The 900-year-old Jedi laureate does not, upon first glance, look like anything special. He’s just that funny little Muppet who can’t string a sentence together and is making the kids laugh. But Yoda is so much more than that. He might articulate his wisdom with incorrect grammar, but it’s still some of the wisest stuff you’ll ever hear: “Do or do not; there is no try” etc. And your heart is made of stone if you didn’t start to tear up when Yoda dies in Return of the Jedi. Yoda trained Luke Skywalker to use the Force, and that ended up saving the galaxy from the evil Empire’s rule. So thanks for that, Yoda. He’s the Grand Master of the Jedi Order, (which is a title that, in case you can’t guess, carries quite a bit of weight), and his species is unknown, which just adds to his awesomeness.

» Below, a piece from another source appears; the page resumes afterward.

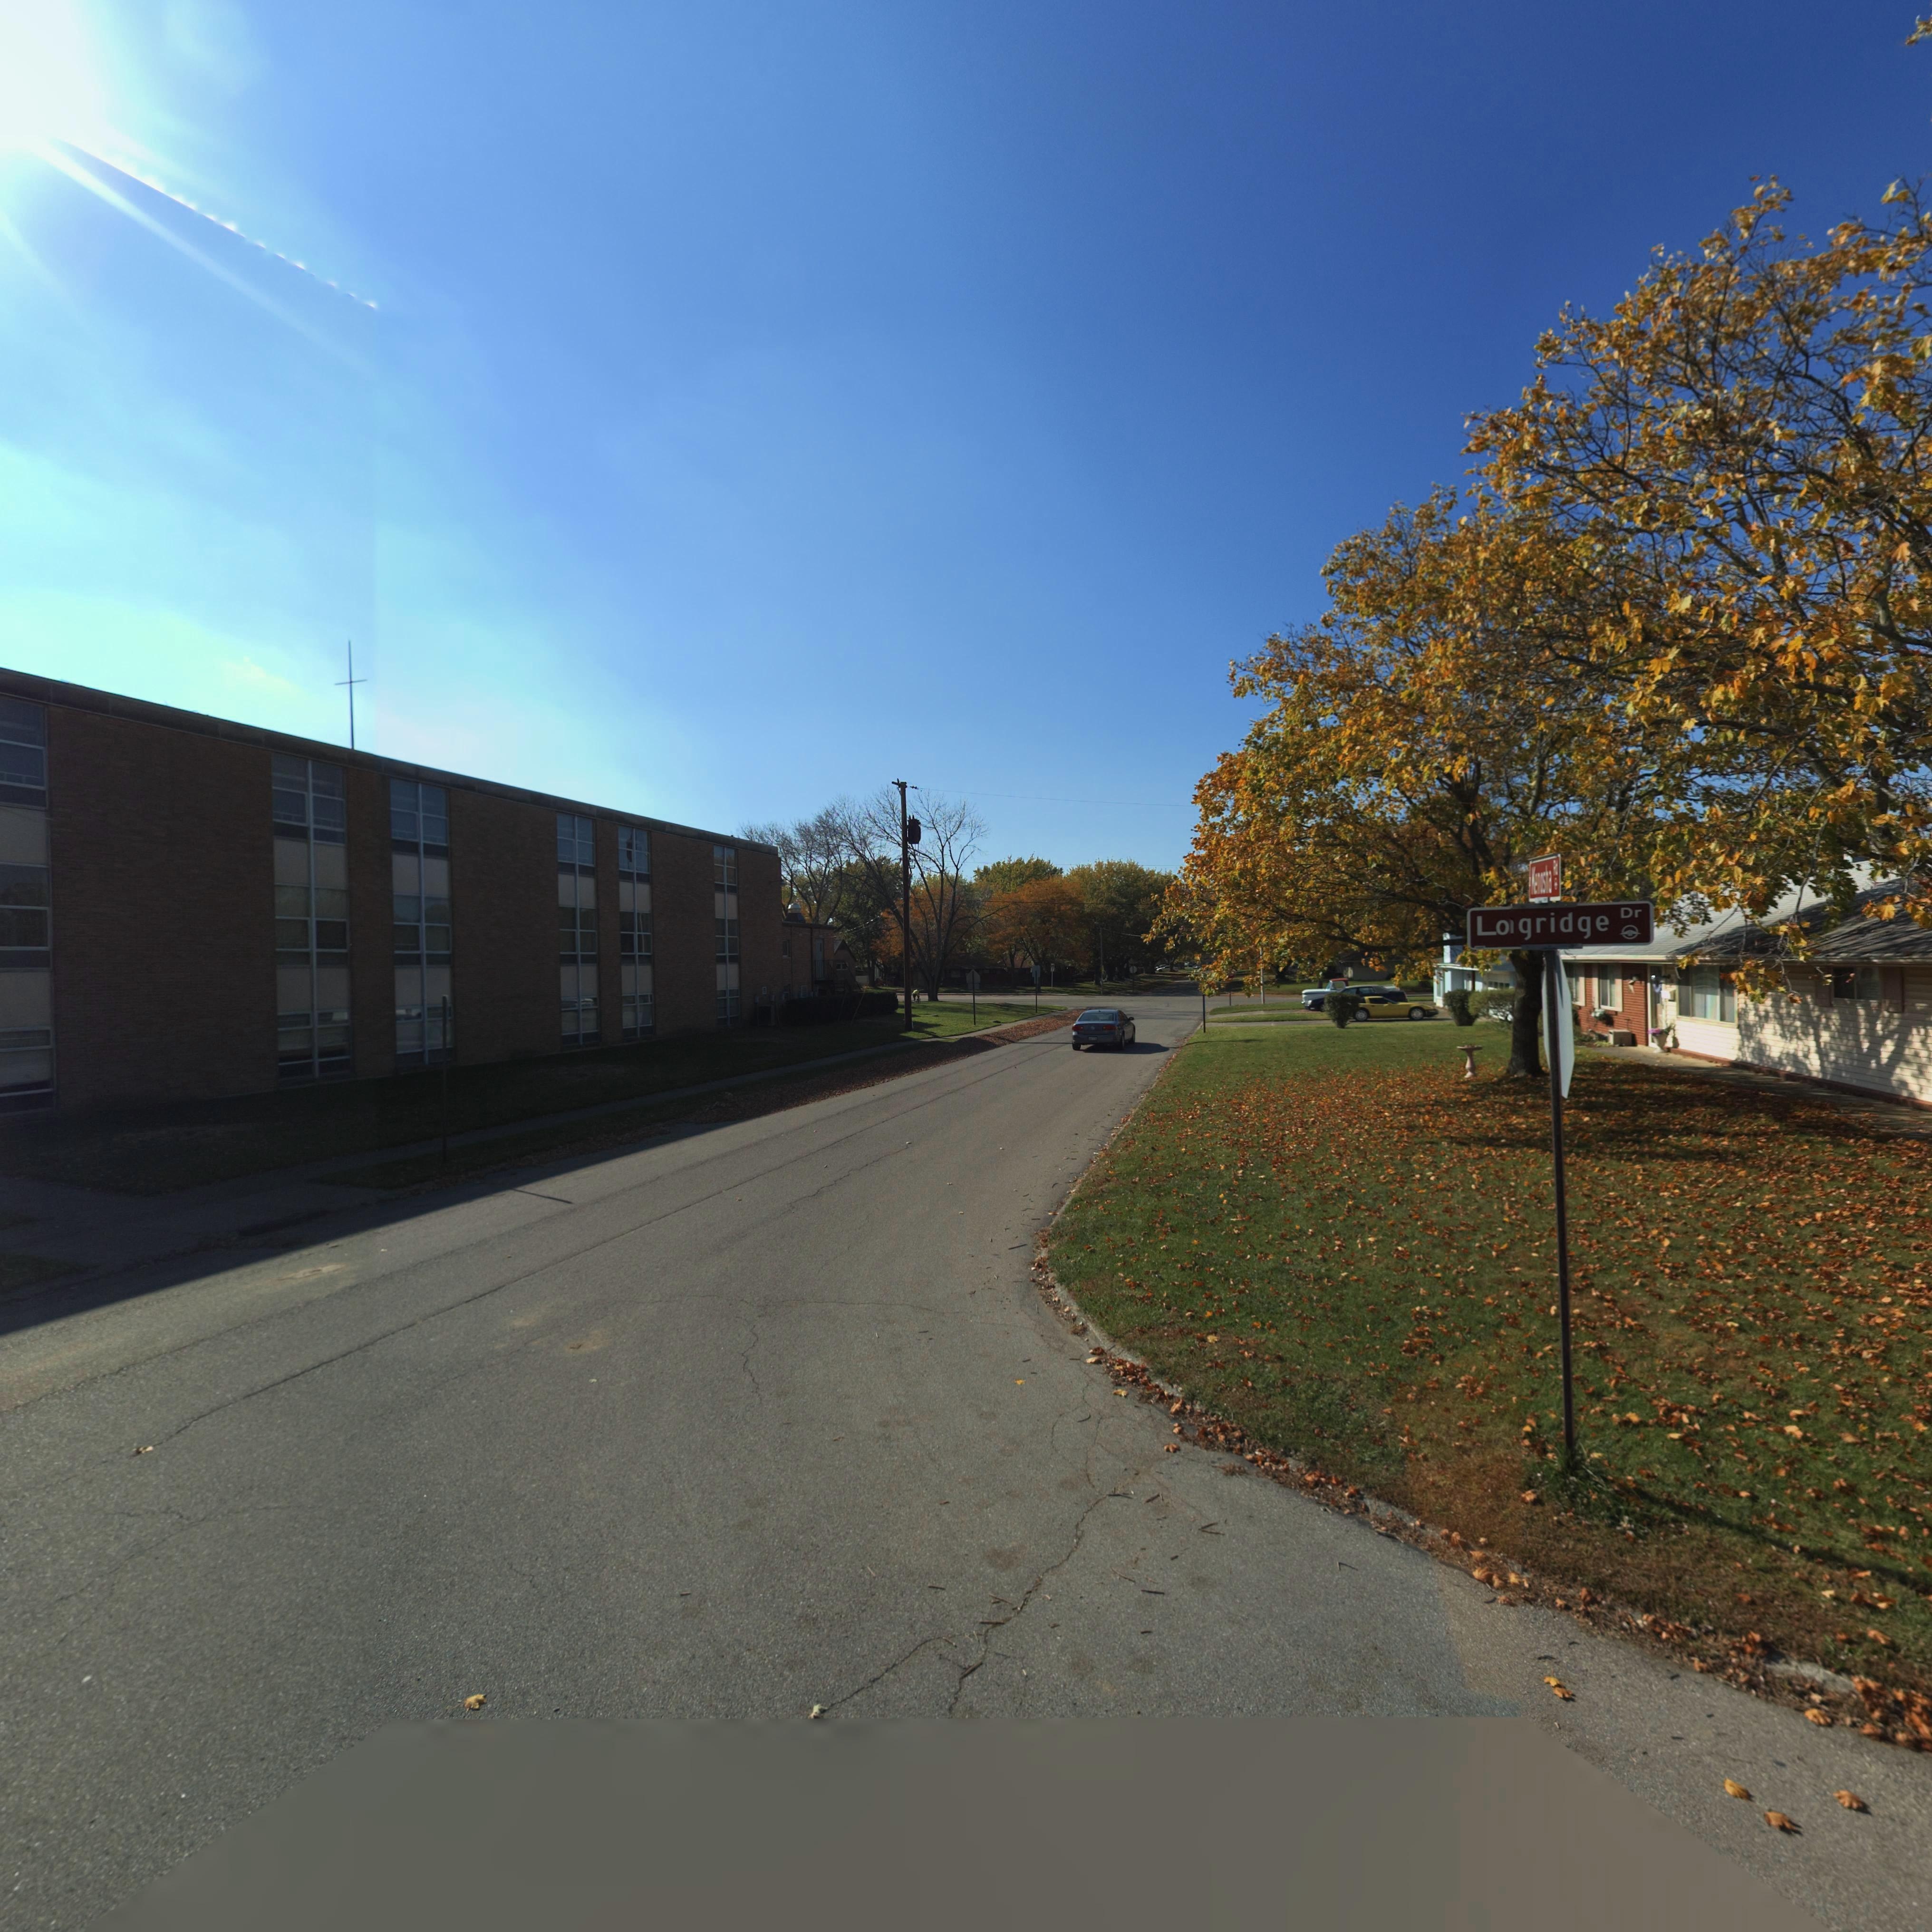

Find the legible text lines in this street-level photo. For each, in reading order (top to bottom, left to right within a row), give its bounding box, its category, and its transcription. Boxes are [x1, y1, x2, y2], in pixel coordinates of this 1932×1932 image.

[1530, 859, 1559, 895] StreetName: Kenosha Rd
[1475, 907, 1643, 941] StreetName: Lo*gridge Dr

He stands alone, head and shoulders above the rest (which is ironic, since he’s two feet tall). Oh, and he’s also freaking adorable.
2. Han Solo
Han Solo is the coolest son of a bitch in the galaxy. Ever since he was introduced into theaters in 1977, every wide-eyed kid watching the Star Wars movies has wanted to be him. On the surface, he seems like a brash, loud-mouthed, lovable jerk, but there’s more depth to him than that. In George Lucas’ words, Han is “a loner who realizes the importance of being part of a group and helping for the common good,” and his likability is only helped by the ever-charming Harrison Ford. From his first appearance in A New Hope to his tragic final appearance in The Force Awakens, we saw Han transform from a selfish, uncaring lone rider to a sympathetic hero. He fell in love with Princess Leia. When we first met Han, he wasn’t the kind of guy who would fall in love. He was originally a green-skinned alien Jedi with gills, but thank God Lucas decided to turn him into a “tough James Dean-style star pilot,” because he created an idol for kids of generations to look up to. In 2015’s The Force Awakens, he was given a beautifully heart-breaking send-off, as he was struck down by his own son. He’ll always have a place in cinematic history.
1. Darth Vader
When you think of iconic movie villains, who springs to mind? Darth Vader, the most iconic of them all! But there’s more to him than that. Vader isn’t just a bad guy who shows no mercy. He has depth. Endlessly quotable and the model for all villains to come in popular culture, Vader was (unlike almost every other character in the saga) depicted almost exactly the same in the original screenplay draft as he was in the final film. George Lucas clearly knew exactly what he wanted from his bad guy to end all bad guys. Lucas added dimensions that you don’t normally get in big, clear-cut, fairy tale genre movies. He wasn’t just a two-dimensional villain chasing young hero Luke Skywalker – he was his father! And as crappy as the prequels are, the narrative journey of Anakin Skywalker is a fascinating one. It’s like an intergalactic Breaking Bad, the tale of a hero who becomes the villain. Anakin was a bright-eyed kid building a podracer and a protocol droid. Then he was a noble Jedi warrior under the tutelage of Obi-Wan Kenobi. Then he was led into the Dark Side by Emperor Palpatine. And then, at the end of Return of the Jedi, he gets a bit of redemption. Even the most evil being in the galaxy has an inherently good heart – he was simply misguided and manipulated. This is a perfect ending for the character and has led many scholars to view him as a “tragic hero.”